Un deuxième intérêt de la sortie de l'euro, sur lequel n'insiste pas Jacques Sapir, au contraire de Frédéric Lordon, qui soutient par ailleurs des positions voisines, serait de retrouver une efficience de la souveraineté populaire. Frédéric Lordon se prononce en faveur d'une sortie coordonnée de l'euro et d'un retour à la monnaie commune et aux monnaies nationales. Les États récupéreraient ainsi leur souveraineté monétaire, laquelle est une expression nécessaire de la souveraineté populaire dans une société démocratique. « Sortir de l'euro présent, écrit Frédéric Lordon, est bien moins une affaire de macroéconomie c'en est une, assurément ! que de conformation à l'impératif catégorique de la démocratie qui s'appelle « souveraineté populaire ». Si les conditions de possibilité passionnelles de cette souveraineté populaire à l'échelle supranationale sont encore lointaines, alors le réalisme commande d'en rabattre sur l'« ambition européenne » ce qui ne signifie pas l'abandonner en tout. »
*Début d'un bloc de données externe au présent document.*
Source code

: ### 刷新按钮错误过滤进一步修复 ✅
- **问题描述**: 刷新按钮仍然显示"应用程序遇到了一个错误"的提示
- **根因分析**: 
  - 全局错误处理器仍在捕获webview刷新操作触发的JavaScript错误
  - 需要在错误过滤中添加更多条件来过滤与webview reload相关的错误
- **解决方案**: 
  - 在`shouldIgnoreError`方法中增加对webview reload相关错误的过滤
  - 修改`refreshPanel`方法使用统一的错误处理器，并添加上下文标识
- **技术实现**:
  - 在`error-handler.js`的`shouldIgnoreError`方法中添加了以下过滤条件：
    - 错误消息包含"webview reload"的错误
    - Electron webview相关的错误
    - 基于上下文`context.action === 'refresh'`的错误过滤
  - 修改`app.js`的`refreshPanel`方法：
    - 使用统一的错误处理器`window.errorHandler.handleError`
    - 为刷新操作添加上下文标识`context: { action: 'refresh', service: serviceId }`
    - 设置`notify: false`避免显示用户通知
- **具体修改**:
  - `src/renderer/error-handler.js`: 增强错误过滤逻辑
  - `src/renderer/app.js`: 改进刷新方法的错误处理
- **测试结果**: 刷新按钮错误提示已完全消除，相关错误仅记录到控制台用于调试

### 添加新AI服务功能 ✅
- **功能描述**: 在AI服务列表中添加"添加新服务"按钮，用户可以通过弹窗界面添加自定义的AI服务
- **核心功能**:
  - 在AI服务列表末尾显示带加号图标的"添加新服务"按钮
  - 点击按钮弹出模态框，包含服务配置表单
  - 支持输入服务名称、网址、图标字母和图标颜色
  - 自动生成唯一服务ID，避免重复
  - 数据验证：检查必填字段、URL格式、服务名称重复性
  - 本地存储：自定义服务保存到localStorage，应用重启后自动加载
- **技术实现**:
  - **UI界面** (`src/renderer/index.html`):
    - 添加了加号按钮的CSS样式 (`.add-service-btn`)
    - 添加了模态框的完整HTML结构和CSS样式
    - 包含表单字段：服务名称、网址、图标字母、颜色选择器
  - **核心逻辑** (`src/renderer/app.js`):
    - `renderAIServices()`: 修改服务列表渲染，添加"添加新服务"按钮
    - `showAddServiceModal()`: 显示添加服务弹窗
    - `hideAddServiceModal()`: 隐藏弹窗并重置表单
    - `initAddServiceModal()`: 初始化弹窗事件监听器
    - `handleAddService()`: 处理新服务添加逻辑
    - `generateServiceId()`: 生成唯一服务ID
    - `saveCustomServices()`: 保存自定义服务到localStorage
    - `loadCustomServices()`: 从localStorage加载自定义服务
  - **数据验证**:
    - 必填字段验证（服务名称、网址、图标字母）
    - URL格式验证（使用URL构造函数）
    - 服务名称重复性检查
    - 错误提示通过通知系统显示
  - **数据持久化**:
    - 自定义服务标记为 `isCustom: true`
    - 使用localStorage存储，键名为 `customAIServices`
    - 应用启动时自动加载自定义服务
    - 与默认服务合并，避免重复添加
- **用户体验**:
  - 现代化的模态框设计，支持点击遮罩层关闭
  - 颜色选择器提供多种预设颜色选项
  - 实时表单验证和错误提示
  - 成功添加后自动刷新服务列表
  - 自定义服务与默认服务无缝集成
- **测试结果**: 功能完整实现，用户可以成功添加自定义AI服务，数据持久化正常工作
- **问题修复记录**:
La seule sortie de l'euro n'est pourtant pas la panacée. Elle est nécessaire mais non suffisante et devrait être accompagnée de mise en place d'institutions alternatives à celle du néolibéralisme existant, comme des mesures protectionnistes, une politique de réindustrialisation de la France, une définanciarisation partielle de l'économie française, la mise en place d'un contrôle sur les revenus et les prix visant à orienter l'évolution du partage de la valeur ajoutée. La sortie de l'euro se conçoit dans le cadre général d'un retour à une économie dirigée.